They’re part-time with a combined salary of about $10,000 — a fifth of what the Warren County woman made in the full-time job she lost in 2004.
“I always thought if you worked hard and tried hard you would have a job,” said Black, 49. “It’s just not that way.”
Black is among the growing category of workers who, in the jargon of the U.S. Bureau of Labor Statistics, are “underemployed.” Economists say underemployment is one of the best measures of just how bad things have gotten in the Great Recession, even in pockets of relative prosperity such as growing Warren County.
“It gives us a more comprehensive measure of how many (people) are directly affected by the downturn,” said Heidi Shierholz, who tracks unemployment for the Economic Policy Institute in Washington, D.C.
Ohio’s unemployment rate has hovered between 10 and 11 percent since April 2009; April’s rate was 10.9 percent.
The most recent state underemployment rate, however, was 17.5 percent. Included in that grim statistic are the unemployed, people who were looking for work but then stopped, and those, like Black, who are working part-time involuntarily.
Some believe even that figure is optimistic because it doesn’t capture workers overqualified for their full-time jobs — the “mechanical engineer working at 7-11,” Shierholz said.

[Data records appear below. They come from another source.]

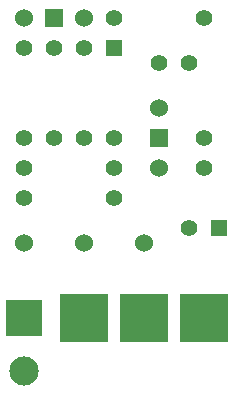
<source format=gtl>
G04 (created by PCBNEW-RS274X (2012-01-19 BZR 3256)-stable) date 2013-07-01 19:01:18*
G01*
G70*
G90*
%MOIN*%
G04 Gerber Fmt 3.4, Leading zero omitted, Abs format*
%FSLAX34Y34*%
G04 APERTURE LIST*
%ADD10C,0.006000*%
%ADD11R,0.124600X0.124600*%
%ADD12C,0.097600*%
%ADD13C,0.055000*%
%ADD14R,0.055000X0.055000*%
%ADD15C,0.060000*%
%ADD16R,0.159500X0.159500*%
%ADD17R,0.060000X0.060000*%
G04 APERTURE END LIST*
G54D10*
G54D11*
X26000Y-19000D03*
G54D12*
X26000Y-20750D03*
G54D13*
X32000Y-09000D03*
X29000Y-09000D03*
X26000Y-15000D03*
X29000Y-15000D03*
G54D14*
X29000Y-10000D03*
G54D13*
X28000Y-10000D03*
X27000Y-10000D03*
X26000Y-10000D03*
X26000Y-13000D03*
X27000Y-13000D03*
X28000Y-13000D03*
X29000Y-13000D03*
G54D14*
X32500Y-16000D03*
G54D13*
X31500Y-16000D03*
X32000Y-14000D03*
X32000Y-13000D03*
X30500Y-10500D03*
X31500Y-10500D03*
X26000Y-14000D03*
X29000Y-14000D03*
G54D15*
X28000Y-16500D03*
X26000Y-16500D03*
X30000Y-16500D03*
G54D16*
X30000Y-19000D03*
X32000Y-19000D03*
X28000Y-19000D03*
G54D15*
X28000Y-09000D03*
G54D17*
X27000Y-09000D03*
G54D15*
X26000Y-09000D03*
X30500Y-14000D03*
G54D17*
X30500Y-13000D03*
G54D15*
X30500Y-12000D03*
M02*

</source>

Since Black lost her full-time job as an extension educator at Ohio State University, she and her college student son have moved in with her aging parents. She is thankful for the 20 hours a week she works as an Ohio Benefits Bank coordinator for the Warren County Community Services, but wishes she could help her parents more financially.
“I need to file (for) bankruptcy,” she said, “but I don’t have enough money.”